*** Data for this exercise ***
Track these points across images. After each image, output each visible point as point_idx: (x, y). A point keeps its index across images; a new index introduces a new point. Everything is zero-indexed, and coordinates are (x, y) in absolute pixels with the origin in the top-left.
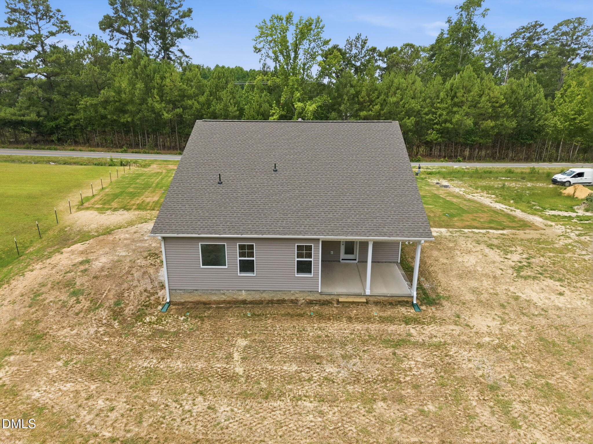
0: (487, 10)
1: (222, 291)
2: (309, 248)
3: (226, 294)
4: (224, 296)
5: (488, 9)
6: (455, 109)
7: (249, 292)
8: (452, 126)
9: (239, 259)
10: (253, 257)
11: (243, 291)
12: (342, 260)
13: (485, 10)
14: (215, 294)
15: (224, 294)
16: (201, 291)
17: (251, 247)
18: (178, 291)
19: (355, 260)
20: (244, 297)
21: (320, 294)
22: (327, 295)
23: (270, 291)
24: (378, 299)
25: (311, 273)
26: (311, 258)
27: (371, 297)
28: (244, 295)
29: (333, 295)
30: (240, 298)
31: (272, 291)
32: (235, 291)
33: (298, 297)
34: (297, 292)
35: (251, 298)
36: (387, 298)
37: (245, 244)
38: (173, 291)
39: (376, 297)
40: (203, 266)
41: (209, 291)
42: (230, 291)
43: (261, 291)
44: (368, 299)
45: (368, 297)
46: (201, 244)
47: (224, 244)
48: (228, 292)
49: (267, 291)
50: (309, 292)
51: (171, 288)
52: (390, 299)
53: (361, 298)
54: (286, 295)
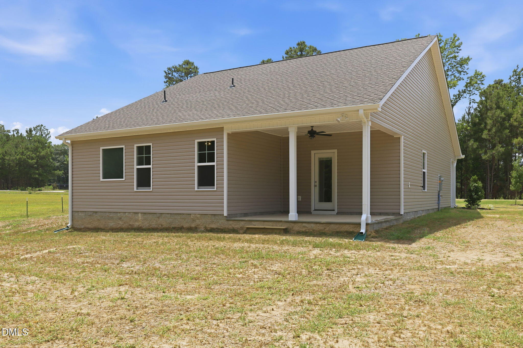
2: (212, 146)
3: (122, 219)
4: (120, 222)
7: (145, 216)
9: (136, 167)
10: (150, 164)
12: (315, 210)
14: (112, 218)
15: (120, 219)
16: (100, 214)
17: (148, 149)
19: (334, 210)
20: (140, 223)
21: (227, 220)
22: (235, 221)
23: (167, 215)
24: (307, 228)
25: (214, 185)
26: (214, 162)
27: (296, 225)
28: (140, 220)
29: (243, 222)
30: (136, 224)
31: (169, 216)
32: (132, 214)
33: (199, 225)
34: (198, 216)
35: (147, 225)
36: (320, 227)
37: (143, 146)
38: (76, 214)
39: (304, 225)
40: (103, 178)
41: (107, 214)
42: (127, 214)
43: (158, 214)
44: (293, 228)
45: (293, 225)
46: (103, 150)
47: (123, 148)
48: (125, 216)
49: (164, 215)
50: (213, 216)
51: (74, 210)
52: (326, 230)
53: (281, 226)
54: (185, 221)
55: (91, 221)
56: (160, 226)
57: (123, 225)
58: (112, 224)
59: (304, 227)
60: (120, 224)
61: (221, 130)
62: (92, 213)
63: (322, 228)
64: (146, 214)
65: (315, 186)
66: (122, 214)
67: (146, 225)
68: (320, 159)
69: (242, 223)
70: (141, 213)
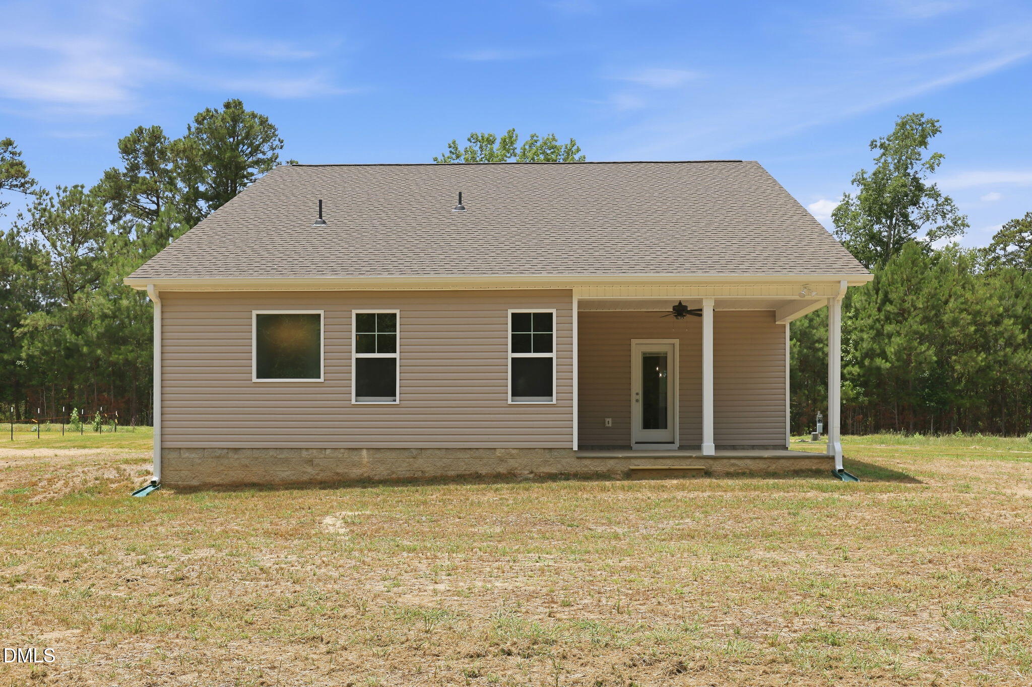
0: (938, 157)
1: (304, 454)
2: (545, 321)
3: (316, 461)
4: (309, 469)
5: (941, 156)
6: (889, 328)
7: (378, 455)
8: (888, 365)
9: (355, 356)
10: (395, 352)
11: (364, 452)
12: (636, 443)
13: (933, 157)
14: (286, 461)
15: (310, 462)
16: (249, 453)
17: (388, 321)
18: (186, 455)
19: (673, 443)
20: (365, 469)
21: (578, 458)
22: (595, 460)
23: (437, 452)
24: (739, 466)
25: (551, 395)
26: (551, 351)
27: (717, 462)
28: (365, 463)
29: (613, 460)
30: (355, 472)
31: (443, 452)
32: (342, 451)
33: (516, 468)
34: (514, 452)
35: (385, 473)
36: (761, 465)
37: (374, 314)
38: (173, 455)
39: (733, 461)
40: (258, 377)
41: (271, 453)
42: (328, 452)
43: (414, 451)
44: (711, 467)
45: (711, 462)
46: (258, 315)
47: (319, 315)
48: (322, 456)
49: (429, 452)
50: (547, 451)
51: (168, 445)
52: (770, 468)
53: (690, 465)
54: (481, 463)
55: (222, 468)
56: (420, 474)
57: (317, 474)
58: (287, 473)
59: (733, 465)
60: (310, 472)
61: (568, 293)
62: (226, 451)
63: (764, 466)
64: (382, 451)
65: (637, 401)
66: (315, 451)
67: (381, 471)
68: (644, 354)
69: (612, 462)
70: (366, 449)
*** End of Data for this exercise ***
*** Data for this exercise ***
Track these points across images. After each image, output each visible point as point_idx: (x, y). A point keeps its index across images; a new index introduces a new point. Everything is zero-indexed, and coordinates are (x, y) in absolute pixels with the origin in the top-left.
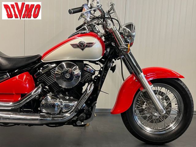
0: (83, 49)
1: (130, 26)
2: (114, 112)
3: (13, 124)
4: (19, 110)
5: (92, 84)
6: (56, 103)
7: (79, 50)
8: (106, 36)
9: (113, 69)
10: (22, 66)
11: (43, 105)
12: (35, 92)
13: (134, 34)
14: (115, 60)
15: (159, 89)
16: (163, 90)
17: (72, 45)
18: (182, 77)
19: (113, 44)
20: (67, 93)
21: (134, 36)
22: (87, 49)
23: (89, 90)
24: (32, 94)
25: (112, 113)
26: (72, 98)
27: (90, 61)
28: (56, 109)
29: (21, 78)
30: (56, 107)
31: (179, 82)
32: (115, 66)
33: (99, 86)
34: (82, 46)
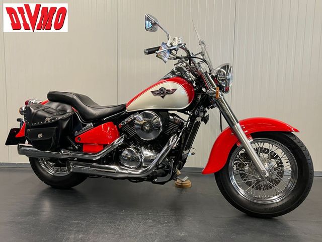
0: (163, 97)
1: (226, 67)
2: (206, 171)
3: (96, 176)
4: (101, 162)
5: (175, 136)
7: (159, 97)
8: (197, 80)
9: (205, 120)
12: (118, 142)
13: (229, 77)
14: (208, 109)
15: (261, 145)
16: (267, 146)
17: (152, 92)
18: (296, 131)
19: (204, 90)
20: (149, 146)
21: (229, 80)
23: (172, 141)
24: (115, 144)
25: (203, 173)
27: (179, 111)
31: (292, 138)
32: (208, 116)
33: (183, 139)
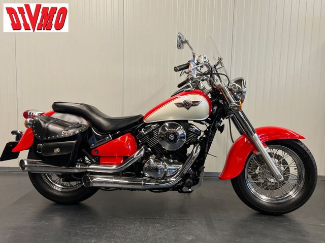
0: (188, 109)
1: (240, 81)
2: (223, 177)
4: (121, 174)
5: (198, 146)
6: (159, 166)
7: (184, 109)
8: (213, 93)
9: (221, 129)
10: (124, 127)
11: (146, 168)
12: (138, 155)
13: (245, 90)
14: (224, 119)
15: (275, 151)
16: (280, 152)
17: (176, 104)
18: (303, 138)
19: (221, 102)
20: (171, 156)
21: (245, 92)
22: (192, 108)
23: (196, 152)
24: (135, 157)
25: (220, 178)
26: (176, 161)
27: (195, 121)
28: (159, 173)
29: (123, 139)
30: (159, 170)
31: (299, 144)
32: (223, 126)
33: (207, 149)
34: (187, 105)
*** End of Data for this exercise ***
*** Data for this exercise ***
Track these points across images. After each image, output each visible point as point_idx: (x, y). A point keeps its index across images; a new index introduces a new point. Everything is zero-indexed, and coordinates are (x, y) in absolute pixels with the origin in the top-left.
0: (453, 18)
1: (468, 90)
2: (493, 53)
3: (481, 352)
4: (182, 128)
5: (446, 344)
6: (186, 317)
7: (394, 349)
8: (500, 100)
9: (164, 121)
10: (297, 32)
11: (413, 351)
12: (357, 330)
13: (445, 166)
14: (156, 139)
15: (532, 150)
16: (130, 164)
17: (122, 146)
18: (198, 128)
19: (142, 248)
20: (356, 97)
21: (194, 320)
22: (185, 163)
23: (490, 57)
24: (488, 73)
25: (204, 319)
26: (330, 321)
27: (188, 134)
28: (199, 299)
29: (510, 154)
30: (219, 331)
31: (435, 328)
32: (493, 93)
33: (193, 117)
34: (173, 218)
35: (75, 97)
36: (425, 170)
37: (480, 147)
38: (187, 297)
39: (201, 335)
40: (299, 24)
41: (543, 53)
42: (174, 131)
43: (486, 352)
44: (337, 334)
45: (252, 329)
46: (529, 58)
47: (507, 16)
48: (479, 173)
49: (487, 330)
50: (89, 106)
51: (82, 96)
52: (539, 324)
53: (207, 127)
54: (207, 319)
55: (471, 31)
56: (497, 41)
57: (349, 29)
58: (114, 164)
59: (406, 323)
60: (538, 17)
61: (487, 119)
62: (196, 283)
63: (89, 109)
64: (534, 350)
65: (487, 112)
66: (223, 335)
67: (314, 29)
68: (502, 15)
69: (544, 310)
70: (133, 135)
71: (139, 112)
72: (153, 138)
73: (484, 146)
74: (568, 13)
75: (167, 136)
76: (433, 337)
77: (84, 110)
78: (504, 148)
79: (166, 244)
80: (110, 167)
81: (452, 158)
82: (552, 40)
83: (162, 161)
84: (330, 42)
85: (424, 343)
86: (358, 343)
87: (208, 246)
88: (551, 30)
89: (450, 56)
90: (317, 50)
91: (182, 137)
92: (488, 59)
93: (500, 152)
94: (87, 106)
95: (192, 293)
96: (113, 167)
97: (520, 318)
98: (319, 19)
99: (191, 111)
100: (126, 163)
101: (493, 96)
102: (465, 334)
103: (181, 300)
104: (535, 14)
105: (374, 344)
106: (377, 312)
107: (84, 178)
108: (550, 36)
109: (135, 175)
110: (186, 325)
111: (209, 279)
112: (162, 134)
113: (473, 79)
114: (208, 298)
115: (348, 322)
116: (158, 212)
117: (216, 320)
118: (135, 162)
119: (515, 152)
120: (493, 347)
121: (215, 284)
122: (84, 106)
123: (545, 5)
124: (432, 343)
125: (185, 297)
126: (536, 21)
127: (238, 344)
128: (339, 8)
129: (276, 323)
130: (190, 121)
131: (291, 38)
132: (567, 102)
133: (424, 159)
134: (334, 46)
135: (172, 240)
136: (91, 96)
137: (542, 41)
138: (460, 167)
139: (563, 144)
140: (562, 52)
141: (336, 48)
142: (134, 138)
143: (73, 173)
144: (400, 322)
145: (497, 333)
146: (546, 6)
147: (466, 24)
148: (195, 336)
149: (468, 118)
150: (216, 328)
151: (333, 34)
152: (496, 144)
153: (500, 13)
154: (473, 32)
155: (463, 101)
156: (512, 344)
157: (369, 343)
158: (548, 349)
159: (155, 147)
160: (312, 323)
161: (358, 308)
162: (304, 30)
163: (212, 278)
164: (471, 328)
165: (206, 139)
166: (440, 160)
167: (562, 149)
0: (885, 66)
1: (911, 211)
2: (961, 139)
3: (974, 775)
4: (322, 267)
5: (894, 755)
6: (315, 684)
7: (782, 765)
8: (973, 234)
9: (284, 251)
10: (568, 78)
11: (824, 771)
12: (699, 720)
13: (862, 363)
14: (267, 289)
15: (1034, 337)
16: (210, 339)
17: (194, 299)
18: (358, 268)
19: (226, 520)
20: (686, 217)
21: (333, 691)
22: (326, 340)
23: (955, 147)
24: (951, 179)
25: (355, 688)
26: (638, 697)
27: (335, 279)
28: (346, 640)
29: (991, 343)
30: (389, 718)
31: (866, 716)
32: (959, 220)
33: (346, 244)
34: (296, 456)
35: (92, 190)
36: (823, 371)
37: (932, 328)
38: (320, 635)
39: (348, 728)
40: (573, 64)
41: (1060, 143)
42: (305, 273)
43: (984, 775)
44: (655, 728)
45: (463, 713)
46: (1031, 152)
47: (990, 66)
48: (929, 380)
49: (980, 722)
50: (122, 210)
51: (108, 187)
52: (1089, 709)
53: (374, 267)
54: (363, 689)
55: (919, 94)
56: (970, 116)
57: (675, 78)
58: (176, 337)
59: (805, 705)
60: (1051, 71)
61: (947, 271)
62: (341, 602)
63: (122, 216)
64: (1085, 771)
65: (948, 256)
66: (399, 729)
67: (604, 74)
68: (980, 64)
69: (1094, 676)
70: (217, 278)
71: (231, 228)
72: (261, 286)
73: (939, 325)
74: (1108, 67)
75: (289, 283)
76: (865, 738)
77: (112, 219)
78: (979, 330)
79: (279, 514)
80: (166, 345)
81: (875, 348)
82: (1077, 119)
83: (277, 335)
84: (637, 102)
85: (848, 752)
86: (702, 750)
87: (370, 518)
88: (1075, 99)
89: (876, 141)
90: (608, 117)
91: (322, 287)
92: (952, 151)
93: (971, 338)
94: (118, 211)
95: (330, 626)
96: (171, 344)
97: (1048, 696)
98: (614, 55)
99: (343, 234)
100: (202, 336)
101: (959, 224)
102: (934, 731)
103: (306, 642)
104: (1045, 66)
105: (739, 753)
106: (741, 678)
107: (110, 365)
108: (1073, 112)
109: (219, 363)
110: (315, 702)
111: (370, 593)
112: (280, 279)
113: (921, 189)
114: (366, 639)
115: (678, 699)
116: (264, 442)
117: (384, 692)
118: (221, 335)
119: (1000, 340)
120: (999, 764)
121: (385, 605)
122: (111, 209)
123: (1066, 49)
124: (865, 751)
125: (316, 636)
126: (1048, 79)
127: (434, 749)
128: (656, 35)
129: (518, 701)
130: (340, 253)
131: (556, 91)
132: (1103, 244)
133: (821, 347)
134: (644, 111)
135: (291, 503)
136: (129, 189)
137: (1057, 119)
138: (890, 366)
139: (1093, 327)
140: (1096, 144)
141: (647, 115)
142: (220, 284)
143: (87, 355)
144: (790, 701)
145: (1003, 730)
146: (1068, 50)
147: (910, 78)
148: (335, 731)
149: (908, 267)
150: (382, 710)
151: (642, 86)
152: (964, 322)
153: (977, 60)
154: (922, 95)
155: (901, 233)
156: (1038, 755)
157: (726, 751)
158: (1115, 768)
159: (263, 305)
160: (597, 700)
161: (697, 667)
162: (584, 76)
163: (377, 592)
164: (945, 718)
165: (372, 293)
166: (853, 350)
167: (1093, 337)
*** End of Data for this exercise ***
From the data above, reproduce word for word the lines running from the line with "69: (544, 310)" to the line with "166: (440, 160)", ends included.

Answer to this task:
69: (544, 310)
70: (133, 135)
71: (139, 112)
72: (153, 138)
73: (484, 146)
74: (568, 13)
75: (167, 136)
76: (433, 337)
77: (84, 110)
78: (504, 148)
79: (166, 244)
80: (110, 167)
81: (452, 158)
82: (552, 40)
83: (162, 161)
84: (330, 42)
85: (424, 343)
86: (358, 343)
87: (208, 246)
88: (551, 30)
89: (450, 56)
90: (317, 50)
91: (182, 137)
92: (488, 59)
93: (500, 152)
94: (87, 106)
95: (192, 293)
96: (113, 167)
97: (520, 318)
98: (319, 19)
99: (191, 111)
100: (126, 163)
101: (493, 96)
102: (465, 334)
103: (181, 300)
104: (535, 14)
105: (374, 344)
106: (377, 312)
107: (84, 178)
108: (550, 36)
109: (135, 175)
110: (186, 325)
111: (209, 279)
112: (162, 134)
113: (473, 79)
114: (208, 298)
115: (348, 322)
116: (158, 212)
117: (216, 320)
118: (135, 162)
119: (515, 152)
120: (493, 347)
121: (215, 284)
122: (84, 106)
123: (545, 5)
124: (432, 343)
125: (185, 297)
126: (536, 21)
127: (238, 344)
128: (339, 8)
129: (276, 323)
130: (190, 121)
131: (291, 38)
132: (567, 102)
133: (424, 159)
134: (334, 46)
135: (172, 240)
136: (91, 96)
137: (542, 41)
138: (460, 167)
139: (563, 144)
140: (562, 52)
141: (336, 48)
142: (134, 138)
143: (73, 173)
144: (400, 322)
145: (497, 333)
146: (546, 6)
147: (466, 24)
148: (195, 336)
149: (468, 118)
150: (216, 328)
151: (333, 34)
152: (496, 144)
153: (500, 13)
154: (473, 32)
155: (463, 101)
156: (512, 344)
157: (369, 343)
158: (548, 349)
159: (155, 147)
160: (312, 323)
161: (358, 308)
162: (304, 30)
163: (212, 278)
164: (471, 328)
165: (206, 139)
166: (440, 160)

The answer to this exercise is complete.